Stored records:
_ _ _ _ _ _ _
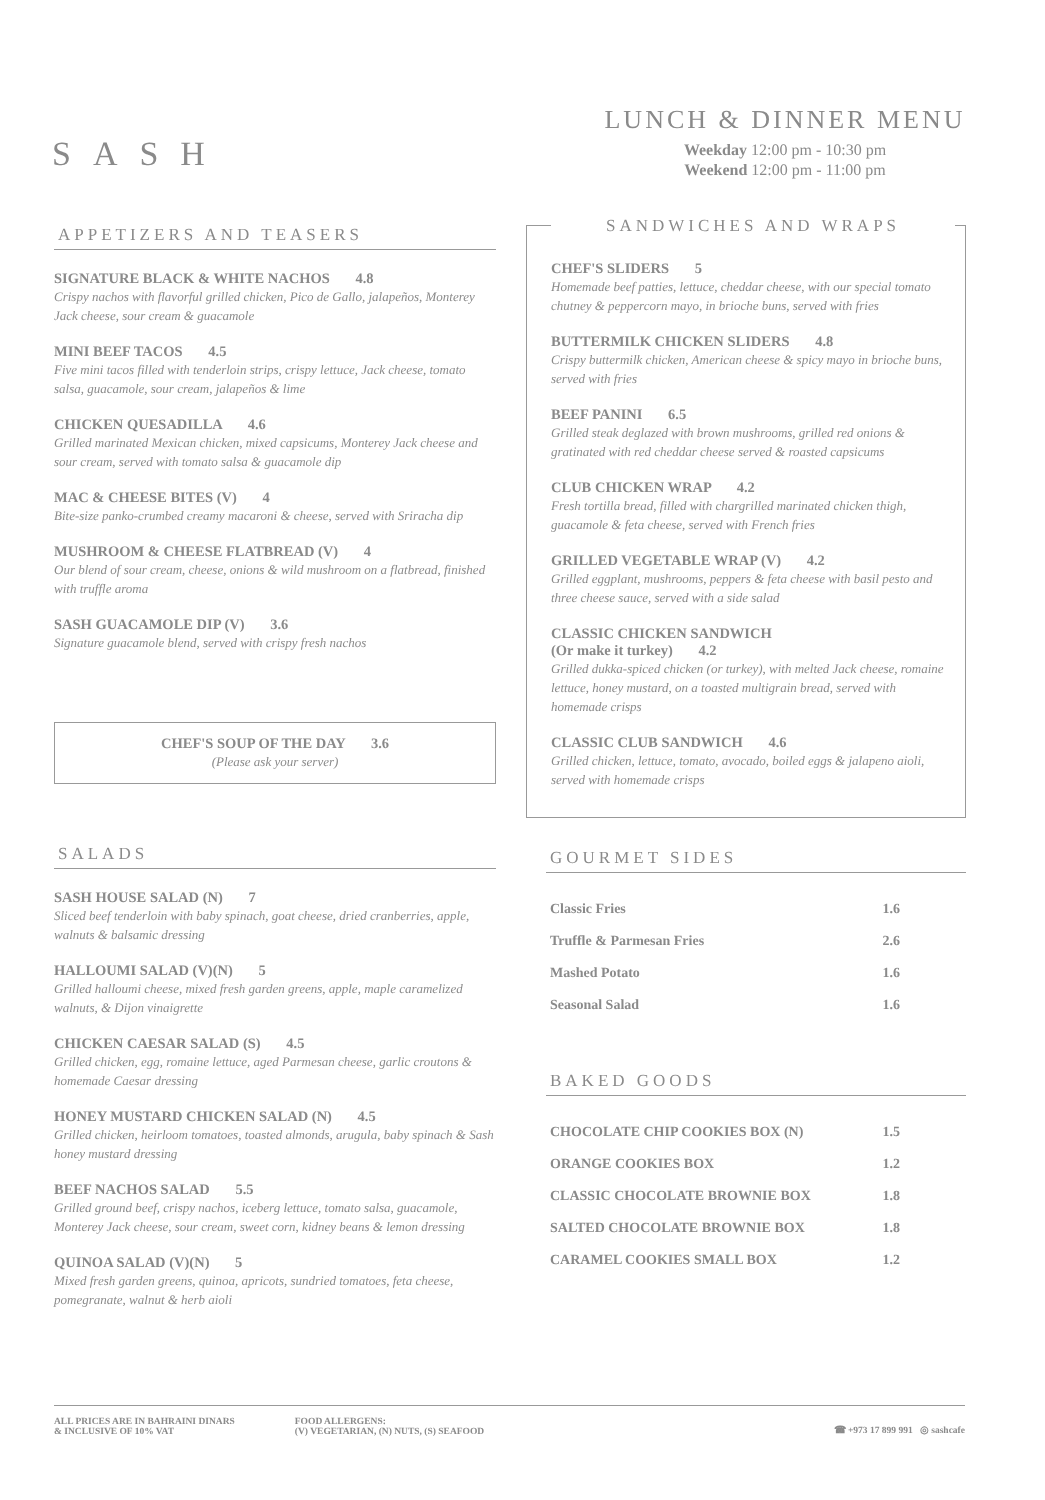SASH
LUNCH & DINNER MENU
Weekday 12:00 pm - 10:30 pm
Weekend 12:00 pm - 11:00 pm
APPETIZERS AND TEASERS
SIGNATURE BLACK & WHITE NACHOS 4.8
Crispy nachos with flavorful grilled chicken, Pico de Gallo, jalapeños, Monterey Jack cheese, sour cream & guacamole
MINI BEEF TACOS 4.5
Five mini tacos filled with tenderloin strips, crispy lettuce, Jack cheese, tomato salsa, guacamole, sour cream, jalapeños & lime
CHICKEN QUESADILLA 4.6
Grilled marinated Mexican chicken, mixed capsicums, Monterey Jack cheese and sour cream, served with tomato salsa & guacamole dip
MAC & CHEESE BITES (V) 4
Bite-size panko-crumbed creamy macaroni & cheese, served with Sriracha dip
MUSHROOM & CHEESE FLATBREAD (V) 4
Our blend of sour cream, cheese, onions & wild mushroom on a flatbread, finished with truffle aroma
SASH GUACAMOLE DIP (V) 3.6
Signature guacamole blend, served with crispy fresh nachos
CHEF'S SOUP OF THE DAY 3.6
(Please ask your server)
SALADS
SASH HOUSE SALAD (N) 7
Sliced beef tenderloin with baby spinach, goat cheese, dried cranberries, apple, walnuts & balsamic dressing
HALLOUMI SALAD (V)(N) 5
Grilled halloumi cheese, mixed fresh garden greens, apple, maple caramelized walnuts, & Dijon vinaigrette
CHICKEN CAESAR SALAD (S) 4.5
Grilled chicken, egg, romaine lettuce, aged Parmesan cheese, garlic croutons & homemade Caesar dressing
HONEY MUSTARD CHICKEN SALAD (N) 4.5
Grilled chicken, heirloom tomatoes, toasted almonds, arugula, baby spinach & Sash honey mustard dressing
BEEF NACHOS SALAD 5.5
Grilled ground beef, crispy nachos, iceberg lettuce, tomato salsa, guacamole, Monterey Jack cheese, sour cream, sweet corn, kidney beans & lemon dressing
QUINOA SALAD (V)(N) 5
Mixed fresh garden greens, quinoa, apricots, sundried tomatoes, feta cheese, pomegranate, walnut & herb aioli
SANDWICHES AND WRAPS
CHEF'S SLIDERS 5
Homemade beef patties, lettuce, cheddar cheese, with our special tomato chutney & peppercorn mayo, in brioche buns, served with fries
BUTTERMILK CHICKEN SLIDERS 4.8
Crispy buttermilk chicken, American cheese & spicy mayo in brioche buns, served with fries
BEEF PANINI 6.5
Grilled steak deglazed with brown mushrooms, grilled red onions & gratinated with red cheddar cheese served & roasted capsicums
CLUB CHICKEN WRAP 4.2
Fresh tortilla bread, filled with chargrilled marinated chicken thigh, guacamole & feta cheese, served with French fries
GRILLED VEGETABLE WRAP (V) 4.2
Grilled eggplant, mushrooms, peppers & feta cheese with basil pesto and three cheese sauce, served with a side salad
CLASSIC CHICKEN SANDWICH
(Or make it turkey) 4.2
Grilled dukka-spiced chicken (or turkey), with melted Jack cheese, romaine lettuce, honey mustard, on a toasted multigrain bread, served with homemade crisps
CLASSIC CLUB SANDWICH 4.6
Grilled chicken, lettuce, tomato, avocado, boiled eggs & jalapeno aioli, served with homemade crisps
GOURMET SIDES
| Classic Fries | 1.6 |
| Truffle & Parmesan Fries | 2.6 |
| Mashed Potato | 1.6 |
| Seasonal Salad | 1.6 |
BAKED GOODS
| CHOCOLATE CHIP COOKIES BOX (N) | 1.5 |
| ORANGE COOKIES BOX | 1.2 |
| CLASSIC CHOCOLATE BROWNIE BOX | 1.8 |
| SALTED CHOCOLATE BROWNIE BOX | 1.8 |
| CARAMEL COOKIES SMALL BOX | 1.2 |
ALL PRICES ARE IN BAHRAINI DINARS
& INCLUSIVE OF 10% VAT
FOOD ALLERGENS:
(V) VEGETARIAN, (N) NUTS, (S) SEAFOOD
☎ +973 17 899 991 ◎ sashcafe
_ _ _ _ _ _ _
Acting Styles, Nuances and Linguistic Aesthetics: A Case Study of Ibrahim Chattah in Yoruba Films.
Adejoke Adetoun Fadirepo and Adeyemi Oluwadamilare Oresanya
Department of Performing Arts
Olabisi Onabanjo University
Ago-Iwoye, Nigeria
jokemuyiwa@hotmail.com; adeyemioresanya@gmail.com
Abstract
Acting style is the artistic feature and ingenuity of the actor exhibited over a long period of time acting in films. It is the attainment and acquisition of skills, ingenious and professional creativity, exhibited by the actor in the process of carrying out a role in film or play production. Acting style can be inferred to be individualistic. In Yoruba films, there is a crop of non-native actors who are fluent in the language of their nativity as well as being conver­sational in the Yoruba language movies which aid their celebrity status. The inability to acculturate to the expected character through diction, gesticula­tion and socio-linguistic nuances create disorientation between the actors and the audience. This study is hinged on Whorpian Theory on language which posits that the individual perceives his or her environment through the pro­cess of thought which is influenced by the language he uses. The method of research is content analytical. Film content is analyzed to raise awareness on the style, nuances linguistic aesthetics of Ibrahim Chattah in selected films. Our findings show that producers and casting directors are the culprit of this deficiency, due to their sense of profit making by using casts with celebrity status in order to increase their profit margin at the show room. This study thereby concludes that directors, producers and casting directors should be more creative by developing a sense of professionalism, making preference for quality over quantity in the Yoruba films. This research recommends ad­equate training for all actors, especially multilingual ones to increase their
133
_ _ _ _ _ _ _
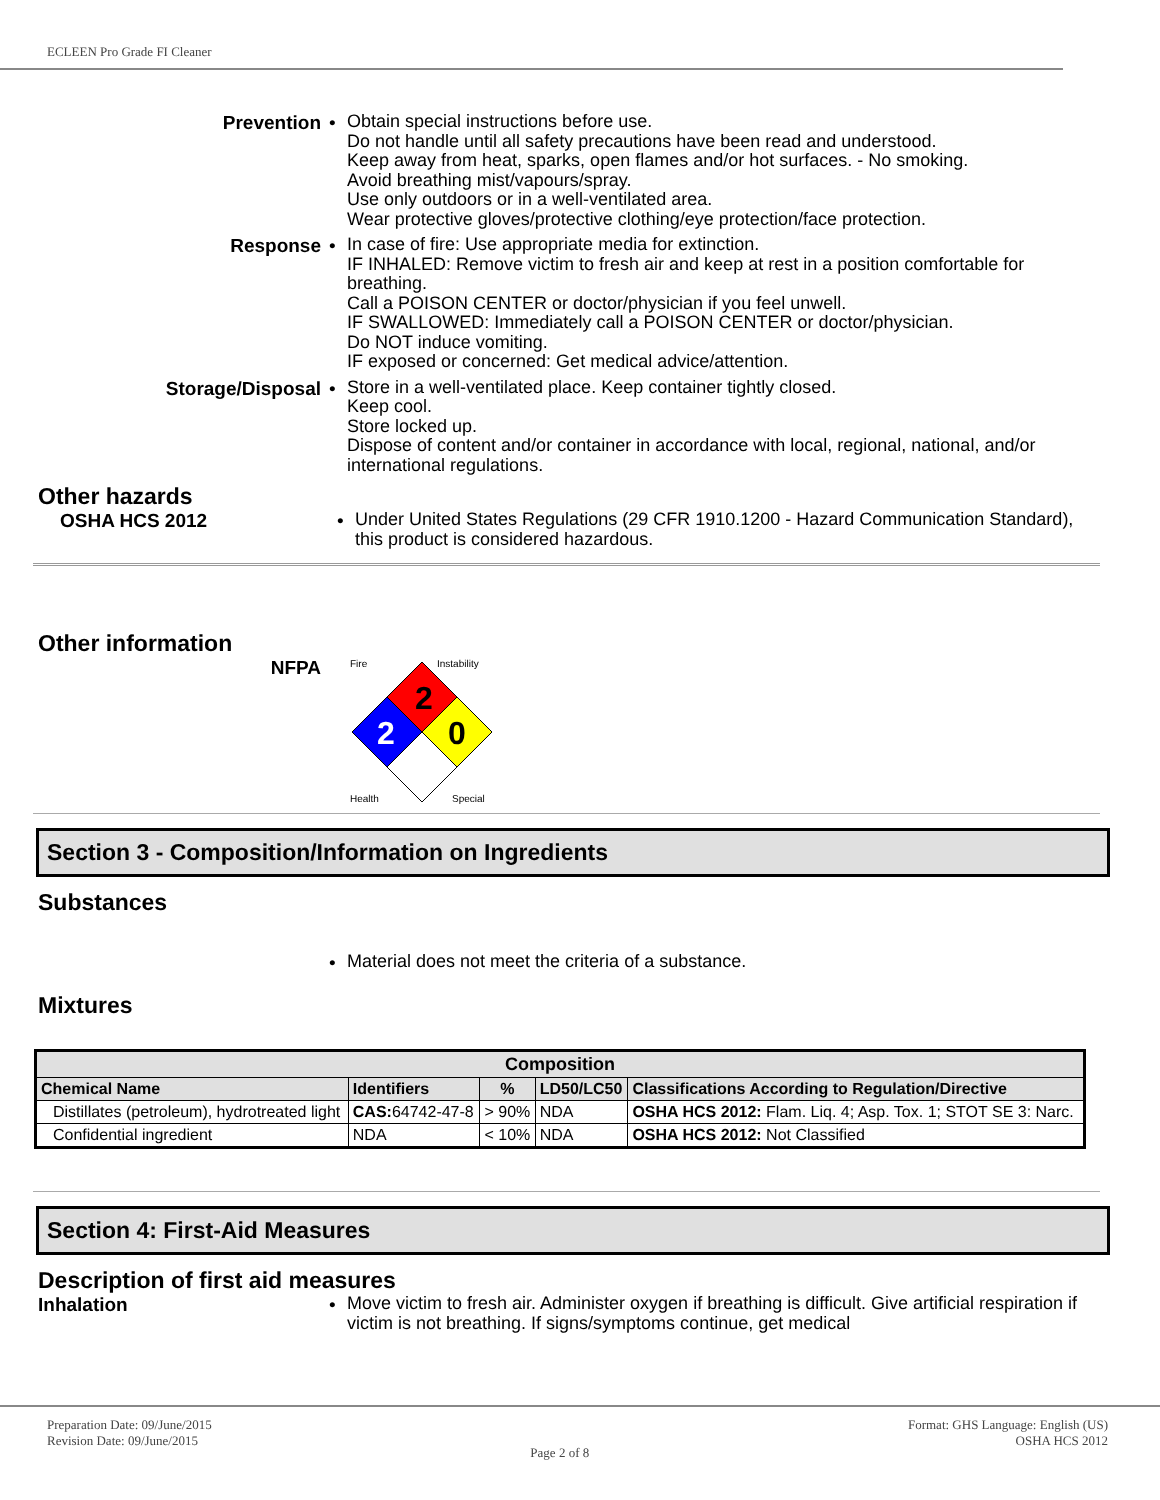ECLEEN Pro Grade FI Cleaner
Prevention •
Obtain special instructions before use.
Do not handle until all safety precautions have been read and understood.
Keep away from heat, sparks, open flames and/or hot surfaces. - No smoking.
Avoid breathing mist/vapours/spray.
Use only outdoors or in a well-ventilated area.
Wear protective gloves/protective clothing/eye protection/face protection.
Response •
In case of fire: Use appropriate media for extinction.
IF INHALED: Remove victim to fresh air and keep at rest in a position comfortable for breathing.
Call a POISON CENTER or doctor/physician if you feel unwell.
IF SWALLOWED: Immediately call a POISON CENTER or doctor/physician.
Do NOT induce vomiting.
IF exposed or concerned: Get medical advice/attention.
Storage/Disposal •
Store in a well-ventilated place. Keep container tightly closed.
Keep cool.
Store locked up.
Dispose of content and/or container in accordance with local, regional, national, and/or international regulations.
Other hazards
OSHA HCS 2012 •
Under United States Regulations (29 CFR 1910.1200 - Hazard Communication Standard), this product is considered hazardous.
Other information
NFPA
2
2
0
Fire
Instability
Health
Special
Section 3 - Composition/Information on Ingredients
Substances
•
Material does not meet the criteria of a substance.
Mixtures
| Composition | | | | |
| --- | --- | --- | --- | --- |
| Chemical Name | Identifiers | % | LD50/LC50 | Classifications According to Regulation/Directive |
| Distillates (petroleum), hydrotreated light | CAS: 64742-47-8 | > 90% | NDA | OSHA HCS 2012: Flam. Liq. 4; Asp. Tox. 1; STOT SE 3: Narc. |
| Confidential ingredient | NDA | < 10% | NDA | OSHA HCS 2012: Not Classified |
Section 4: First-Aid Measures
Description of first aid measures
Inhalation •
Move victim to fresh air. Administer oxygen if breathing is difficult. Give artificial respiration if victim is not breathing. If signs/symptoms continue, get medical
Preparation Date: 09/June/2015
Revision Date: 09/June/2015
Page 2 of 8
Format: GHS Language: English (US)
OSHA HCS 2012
_ _ _ _ _ _ _
REQUIRED ACTION |
Set down precisely the lines above between the line holding "Wear protective gloves/protective" and the line holding "Storage/Disposal •", inclusive, and nothing beyond them.

YOUR RESPONSE |
Wear protective gloves/protective clothing/eye protection/face protection.
Response •
In case of fire: Use appropriate media for extinction.
IF INHALED: Remove victim to fresh air and keep at rest in a position comfortable for breathing.
Call a POISON CENTER or doctor/physician if you feel unwell.
IF SWALLOWED: Immediately call a POISON CENTER or doctor/physician.
Do NOT induce vomiting.
IF exposed or concerned: Get medical advice/attention.
Storage/Disposal •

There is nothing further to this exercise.